• Work instructions:
Every line in the data below that has the word "lines" should be returned.

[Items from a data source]
++++++++
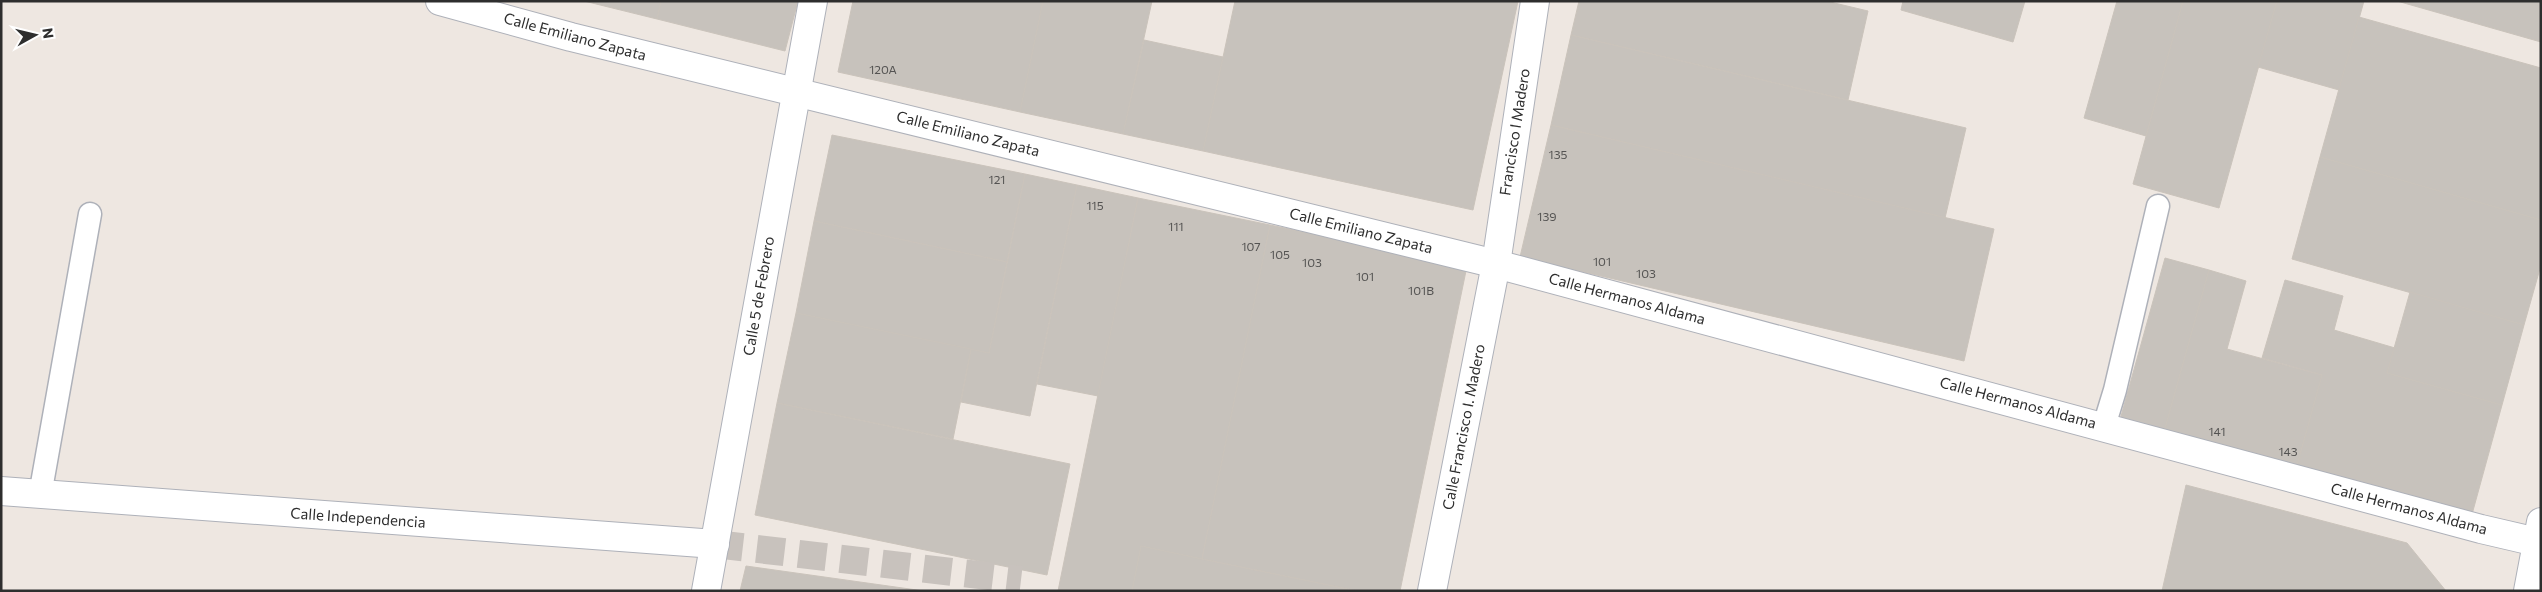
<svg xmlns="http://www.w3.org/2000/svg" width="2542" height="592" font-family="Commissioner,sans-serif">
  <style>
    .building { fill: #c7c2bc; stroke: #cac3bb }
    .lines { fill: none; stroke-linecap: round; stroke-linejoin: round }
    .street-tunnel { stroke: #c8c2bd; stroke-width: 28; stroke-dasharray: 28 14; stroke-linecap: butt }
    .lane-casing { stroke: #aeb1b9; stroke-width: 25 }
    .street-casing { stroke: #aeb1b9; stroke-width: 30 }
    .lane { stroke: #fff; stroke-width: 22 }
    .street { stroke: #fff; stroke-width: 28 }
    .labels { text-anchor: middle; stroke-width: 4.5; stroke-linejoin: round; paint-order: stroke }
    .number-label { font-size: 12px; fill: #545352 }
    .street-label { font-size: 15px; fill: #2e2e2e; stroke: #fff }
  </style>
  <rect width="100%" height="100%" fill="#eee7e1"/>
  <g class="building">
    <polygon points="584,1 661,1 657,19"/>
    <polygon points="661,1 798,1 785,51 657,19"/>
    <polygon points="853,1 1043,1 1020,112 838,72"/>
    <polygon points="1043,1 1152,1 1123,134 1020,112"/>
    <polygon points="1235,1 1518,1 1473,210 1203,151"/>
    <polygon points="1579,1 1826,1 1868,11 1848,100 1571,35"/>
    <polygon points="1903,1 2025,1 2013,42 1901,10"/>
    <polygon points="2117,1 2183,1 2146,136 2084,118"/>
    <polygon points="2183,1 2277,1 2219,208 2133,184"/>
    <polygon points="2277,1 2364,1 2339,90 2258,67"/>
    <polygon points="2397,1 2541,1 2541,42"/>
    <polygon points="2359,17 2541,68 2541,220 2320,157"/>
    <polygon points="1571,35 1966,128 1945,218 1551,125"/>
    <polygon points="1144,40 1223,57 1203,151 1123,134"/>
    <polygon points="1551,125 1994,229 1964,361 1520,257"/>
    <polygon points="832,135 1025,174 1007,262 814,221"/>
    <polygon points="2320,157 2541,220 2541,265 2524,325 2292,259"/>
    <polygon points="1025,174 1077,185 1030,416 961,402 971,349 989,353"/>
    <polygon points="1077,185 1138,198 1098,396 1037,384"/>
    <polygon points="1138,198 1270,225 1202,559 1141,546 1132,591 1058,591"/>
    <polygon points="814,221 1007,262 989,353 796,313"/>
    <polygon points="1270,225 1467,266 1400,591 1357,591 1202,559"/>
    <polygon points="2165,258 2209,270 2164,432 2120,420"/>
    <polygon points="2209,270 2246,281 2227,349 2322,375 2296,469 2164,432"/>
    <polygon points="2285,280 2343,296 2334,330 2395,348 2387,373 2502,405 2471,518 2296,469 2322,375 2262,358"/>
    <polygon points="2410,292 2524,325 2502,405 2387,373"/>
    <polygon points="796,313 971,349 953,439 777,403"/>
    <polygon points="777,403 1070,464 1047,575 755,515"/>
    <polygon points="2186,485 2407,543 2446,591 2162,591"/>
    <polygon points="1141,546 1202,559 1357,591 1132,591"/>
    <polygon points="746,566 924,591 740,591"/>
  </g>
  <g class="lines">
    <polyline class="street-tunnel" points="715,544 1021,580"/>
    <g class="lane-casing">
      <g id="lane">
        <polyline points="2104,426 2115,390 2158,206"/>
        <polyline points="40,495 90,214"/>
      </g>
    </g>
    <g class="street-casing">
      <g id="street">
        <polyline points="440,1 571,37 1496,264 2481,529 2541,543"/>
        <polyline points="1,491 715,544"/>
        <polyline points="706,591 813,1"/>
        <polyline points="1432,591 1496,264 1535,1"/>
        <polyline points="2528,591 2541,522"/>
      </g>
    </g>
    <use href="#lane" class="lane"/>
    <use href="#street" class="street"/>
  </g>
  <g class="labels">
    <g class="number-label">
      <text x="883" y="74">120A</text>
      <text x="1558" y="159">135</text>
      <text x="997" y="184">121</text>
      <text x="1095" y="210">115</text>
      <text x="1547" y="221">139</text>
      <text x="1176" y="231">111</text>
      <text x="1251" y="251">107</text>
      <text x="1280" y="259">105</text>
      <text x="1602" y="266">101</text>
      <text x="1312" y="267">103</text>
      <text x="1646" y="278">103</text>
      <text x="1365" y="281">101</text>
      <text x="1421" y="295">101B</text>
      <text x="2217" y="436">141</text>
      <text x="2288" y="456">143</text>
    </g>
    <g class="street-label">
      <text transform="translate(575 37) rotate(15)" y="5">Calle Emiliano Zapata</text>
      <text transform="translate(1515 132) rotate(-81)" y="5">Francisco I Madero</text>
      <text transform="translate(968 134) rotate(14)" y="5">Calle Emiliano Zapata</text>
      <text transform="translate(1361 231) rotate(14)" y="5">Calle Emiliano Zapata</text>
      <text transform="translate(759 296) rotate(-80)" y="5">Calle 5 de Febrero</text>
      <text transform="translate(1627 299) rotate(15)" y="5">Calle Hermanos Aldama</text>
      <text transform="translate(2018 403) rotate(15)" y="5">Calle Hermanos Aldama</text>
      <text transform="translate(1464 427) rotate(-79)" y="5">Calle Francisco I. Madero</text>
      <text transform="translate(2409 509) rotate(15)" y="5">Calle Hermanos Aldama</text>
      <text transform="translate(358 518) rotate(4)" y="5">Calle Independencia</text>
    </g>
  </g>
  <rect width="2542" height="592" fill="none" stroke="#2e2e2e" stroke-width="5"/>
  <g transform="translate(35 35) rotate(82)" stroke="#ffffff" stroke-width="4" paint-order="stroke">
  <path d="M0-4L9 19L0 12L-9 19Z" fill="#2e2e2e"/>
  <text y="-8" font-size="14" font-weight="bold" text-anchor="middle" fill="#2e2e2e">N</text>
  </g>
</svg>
++++++++
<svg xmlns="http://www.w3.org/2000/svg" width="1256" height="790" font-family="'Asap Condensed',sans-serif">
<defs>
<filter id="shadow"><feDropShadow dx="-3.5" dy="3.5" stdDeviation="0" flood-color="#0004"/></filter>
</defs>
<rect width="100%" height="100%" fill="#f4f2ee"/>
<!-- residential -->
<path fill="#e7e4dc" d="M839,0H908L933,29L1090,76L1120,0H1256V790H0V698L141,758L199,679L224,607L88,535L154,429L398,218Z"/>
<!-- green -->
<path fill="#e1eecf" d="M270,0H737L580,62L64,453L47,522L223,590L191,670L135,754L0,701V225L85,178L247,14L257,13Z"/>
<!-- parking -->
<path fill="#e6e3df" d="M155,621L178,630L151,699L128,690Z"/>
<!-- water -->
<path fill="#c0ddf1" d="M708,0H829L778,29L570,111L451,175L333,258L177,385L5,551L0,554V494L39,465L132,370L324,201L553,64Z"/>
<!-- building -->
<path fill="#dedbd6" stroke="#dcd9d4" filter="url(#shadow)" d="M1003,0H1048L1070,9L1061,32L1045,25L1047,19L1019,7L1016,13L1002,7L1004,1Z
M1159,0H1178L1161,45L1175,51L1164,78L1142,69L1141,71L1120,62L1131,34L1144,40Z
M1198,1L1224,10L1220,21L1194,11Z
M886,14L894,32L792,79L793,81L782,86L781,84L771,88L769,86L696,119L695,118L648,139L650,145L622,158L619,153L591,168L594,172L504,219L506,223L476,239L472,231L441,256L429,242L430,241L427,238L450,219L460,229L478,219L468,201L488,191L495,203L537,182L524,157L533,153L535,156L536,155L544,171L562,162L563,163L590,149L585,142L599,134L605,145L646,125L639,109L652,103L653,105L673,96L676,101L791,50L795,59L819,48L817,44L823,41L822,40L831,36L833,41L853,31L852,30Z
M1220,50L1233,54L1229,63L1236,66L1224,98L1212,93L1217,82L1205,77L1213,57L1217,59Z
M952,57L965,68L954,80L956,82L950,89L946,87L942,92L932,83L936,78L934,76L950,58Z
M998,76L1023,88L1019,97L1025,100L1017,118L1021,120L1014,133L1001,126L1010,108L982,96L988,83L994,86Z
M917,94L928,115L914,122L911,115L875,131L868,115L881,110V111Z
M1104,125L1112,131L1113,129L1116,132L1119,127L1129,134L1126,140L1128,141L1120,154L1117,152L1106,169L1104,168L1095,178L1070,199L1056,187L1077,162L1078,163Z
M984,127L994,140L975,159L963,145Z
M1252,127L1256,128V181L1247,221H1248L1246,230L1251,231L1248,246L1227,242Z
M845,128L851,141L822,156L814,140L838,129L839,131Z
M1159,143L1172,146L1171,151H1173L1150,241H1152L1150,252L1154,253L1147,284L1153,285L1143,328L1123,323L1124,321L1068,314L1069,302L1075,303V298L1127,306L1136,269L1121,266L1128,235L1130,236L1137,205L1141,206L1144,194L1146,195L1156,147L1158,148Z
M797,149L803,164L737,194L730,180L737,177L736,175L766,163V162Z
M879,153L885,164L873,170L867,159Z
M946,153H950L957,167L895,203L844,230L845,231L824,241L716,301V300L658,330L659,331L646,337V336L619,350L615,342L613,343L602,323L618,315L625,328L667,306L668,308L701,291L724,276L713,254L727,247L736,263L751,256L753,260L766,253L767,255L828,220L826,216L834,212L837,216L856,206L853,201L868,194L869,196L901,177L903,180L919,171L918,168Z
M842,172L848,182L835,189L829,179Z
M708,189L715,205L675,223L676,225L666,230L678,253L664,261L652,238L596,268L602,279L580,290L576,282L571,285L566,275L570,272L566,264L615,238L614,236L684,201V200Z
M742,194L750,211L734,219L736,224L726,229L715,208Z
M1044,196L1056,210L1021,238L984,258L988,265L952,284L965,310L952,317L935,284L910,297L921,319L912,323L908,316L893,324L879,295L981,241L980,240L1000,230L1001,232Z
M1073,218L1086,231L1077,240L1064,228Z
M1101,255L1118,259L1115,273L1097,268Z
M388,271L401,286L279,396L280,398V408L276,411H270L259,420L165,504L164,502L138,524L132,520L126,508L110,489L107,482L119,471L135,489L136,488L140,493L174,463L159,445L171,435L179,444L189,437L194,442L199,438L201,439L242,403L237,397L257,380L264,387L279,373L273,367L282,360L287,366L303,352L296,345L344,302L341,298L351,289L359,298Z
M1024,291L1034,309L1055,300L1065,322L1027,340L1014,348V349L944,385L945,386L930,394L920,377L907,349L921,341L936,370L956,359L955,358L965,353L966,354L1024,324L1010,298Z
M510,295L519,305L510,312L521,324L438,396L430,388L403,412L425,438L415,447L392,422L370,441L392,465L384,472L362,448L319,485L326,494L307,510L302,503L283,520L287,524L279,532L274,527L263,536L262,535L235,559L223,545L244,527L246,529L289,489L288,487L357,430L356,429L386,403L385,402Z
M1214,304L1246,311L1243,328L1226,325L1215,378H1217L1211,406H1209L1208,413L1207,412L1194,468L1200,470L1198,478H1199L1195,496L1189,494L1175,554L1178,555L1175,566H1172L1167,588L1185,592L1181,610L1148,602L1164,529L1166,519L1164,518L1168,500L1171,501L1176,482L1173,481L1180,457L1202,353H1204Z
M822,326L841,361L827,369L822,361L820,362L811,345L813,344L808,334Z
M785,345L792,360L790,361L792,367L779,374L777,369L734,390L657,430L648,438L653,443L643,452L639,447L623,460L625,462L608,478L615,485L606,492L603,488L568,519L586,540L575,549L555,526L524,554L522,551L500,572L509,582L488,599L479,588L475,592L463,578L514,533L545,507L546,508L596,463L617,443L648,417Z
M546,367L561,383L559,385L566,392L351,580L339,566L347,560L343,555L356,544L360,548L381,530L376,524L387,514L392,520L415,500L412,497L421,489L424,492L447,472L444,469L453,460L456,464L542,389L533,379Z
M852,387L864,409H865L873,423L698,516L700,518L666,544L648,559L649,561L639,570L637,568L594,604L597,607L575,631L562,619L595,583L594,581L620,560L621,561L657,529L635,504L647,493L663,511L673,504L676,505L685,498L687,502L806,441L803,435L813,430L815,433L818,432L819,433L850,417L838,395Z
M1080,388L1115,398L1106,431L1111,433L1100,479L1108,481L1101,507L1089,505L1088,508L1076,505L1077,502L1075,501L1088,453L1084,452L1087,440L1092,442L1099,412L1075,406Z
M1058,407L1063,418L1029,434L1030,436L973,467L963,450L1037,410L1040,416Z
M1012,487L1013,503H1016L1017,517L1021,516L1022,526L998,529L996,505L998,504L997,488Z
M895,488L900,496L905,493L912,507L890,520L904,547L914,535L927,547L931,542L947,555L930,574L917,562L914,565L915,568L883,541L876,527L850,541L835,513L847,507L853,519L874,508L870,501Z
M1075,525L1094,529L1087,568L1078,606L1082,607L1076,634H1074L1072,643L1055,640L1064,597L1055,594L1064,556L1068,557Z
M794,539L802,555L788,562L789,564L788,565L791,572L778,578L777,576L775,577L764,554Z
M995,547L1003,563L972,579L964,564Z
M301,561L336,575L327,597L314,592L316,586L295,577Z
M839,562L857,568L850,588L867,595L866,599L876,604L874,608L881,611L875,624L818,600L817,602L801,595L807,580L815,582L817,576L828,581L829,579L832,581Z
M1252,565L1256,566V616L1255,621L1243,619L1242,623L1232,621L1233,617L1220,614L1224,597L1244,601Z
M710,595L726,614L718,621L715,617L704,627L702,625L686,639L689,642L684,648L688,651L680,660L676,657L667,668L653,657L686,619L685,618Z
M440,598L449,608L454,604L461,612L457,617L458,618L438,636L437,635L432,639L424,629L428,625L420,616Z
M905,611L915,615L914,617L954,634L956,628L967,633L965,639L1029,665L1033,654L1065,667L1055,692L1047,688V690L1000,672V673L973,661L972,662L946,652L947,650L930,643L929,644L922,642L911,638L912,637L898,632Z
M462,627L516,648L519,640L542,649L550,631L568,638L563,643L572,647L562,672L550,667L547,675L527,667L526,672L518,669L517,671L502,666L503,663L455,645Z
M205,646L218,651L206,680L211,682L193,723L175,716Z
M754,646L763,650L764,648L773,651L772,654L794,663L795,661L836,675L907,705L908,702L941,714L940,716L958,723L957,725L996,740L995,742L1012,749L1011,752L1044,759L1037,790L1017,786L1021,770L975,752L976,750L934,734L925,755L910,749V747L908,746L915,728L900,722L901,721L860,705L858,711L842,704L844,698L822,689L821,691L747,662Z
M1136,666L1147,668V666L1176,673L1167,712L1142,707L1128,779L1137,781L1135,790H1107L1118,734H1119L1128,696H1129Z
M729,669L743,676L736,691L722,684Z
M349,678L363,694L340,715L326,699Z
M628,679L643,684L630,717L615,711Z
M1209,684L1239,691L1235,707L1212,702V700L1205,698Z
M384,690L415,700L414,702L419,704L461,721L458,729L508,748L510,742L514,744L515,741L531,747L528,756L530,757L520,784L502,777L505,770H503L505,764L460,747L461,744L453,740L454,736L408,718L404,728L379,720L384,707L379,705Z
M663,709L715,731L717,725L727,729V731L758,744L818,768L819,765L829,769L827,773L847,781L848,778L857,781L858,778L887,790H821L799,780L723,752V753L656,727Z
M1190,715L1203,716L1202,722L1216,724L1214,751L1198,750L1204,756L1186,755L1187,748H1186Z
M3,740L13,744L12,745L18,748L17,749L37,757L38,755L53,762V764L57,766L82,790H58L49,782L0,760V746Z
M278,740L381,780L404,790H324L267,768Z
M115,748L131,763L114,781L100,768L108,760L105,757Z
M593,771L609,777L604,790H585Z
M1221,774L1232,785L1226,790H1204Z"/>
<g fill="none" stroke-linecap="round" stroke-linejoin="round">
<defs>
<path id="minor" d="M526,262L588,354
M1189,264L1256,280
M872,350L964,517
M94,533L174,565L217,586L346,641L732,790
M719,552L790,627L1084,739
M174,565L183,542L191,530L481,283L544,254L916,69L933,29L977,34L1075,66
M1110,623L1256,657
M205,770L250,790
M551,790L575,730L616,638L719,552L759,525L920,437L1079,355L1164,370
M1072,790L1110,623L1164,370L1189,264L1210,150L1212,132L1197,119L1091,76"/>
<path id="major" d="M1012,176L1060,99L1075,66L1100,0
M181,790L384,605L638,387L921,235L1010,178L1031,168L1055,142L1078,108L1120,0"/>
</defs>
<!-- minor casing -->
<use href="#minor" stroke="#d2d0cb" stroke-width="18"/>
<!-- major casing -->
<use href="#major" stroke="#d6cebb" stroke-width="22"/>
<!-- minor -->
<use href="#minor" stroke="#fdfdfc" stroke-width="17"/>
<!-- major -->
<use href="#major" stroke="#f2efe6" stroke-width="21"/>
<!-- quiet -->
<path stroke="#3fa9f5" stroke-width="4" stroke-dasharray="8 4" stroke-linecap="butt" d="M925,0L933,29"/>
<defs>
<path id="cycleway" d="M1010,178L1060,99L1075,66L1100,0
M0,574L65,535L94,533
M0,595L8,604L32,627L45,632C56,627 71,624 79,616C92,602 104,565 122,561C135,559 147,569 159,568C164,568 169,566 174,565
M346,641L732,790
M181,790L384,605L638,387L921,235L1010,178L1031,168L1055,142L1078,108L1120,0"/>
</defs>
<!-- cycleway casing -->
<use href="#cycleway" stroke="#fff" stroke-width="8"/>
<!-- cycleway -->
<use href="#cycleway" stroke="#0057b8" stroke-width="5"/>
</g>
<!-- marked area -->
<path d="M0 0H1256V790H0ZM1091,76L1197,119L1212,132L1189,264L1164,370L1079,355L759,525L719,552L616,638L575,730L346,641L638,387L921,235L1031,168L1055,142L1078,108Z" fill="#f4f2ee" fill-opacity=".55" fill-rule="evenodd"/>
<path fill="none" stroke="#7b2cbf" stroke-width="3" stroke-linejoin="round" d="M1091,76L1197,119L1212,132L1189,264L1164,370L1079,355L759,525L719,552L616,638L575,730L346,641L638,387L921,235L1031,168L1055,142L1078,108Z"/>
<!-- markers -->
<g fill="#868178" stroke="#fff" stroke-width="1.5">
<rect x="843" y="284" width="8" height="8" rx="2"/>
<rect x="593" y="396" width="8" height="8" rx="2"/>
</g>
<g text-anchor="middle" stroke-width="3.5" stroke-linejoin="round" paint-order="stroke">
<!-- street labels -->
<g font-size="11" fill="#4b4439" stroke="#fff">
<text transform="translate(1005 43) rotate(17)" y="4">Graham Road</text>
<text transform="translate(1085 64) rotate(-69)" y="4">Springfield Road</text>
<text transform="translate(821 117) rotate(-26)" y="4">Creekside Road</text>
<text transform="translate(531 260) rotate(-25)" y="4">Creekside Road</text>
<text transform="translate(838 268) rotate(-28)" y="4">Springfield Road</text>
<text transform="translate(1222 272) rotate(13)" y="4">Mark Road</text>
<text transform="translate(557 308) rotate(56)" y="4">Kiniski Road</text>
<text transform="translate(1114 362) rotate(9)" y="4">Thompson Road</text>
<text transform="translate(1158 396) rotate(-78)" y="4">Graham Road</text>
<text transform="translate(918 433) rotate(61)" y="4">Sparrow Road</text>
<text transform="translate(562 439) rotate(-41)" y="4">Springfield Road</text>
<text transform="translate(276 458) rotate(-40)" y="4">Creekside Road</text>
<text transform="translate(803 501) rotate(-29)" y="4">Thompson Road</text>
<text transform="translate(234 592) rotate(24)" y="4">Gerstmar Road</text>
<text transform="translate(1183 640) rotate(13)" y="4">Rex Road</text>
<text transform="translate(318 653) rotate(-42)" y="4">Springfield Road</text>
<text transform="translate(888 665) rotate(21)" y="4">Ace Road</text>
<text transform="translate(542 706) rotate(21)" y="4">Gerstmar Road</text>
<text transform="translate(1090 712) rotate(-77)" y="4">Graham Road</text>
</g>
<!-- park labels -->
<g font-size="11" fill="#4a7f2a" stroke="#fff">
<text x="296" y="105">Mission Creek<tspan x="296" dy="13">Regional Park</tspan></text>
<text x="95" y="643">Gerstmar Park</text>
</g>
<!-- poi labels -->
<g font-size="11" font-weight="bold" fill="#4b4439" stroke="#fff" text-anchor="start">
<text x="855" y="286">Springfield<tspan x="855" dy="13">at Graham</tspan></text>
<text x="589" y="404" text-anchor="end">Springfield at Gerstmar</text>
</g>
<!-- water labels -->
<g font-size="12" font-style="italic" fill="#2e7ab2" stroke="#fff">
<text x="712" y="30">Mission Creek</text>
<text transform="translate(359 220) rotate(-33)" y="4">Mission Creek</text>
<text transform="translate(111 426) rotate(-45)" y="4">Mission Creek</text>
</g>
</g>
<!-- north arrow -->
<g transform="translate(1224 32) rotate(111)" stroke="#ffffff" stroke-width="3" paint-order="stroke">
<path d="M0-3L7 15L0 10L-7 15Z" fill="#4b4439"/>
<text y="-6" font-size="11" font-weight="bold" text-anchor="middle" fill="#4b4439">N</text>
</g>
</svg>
++++++++
• Solution below:
    .lines { fill: none; stroke-linecap: round; stroke-linejoin: round }
  <g class="lines">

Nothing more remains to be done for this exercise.